Why This Topic Landed in Japan
With the weak yen now entrenched, higher inbound prices and the soaring cost of overseas travel are felt as Japanese people's own alienation — a renewed recognition of impoverishment. BYD's sales decline meshed with an existing view of Chinese EVs as "propped up by subsidies," while the outflow of retro games stirred anxiety that "cultural assets are being bought away." A relative decline in economic standing runs as a shared undercurrent across all three threads. Some claims are overstated, however: Japan's EV sales overall actually rose, and BYD has growth in other markets.
Key Reaction Themes
- Mockery and wariness toward Chinese EVs — A read that "they don't sell once subsidies are cut, so the product is weak," along with fears about EV fires.
- Overseas travel as out of reach — Bravado ("a bowl of miso soup costs 4,000 yen abroad," "Japan has plenty to see") set against the blunt truth that "people just don't have the money."
- Resignation over cultural outflow — Even on retro-game price spikes and exports, some shrugged: "emulators are fine," "should've bought it back then."
Sources:
What Japanese Netizens Are Saying
BYD's EV sales down 14.2%
Japan Automobile Importers Association data showed BYD's May sales down 14.2% year-on-year (364 units), with a subsidy change cited as a factor.
Comments:
- "BYD is down 65% even in mainland China — they'll go under eventually."
- "A shuttered pachinko lot near me is packed with brand-new, plateless BYDs.

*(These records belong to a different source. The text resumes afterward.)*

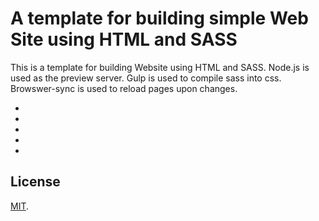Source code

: # A template for building simple Web Site using HTML and SASS

This is a template for building Website using HTML and SASS.  Node.js is used as the
preview server.  Gulp is used to compile sass into css.  Browswer-sync is used to reload pages upon changes.

- [Node.js]: https://nodejs.org/
- [Sass]: http://sass-lang.com/
- [gulp]: http://gulpjs.com/
- [gulp-sass]: https://www.npmjs.com/package/gulp-sass/
- [browser-sync]: https://www.browsersync.io/

## License

[MIT](./LICENSE).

It's like a powder keg — genuinely scary."
- "You couldn't pay me to ride a Chinese EV."
- "364 units… that's a different kind of 'scale,' in a bad way."
Japanese giving up on overseas travel
A thread on why Japanese travel abroad less than other developed nations pointed to stalled economic growth and the weak yen as the main causes.
Comments:
- "Because we couldn't really grow the economy."
- "They say a meal abroad now runs 5,000 yen, and at pricey places a bowl of miso soup is 4,000."
- "From Hokkaido to Okinawa there's too much to see — no need to go abroad."
- "'No money' is the real reason; the rest are excuses people give because they don't want to admit it."
Retro games surging in price and flowing abroad
With the weak yen, foreign buyers are snapping up retro games, pushing domestic prices up and driving rare titles overseas.
Comments:
- "Software that used to cost a few hundred yen is now tens of thousands. The weak yen has foreign buyers hoovering them up, and rare titles keep leaving the country."
- "Should've bought it back when it was cheap."
- "This is the fault of the people cheering on a weak currency."
- "What's spiking is mostly junk games that just happen to be rare — most titles are still a few hundred yen."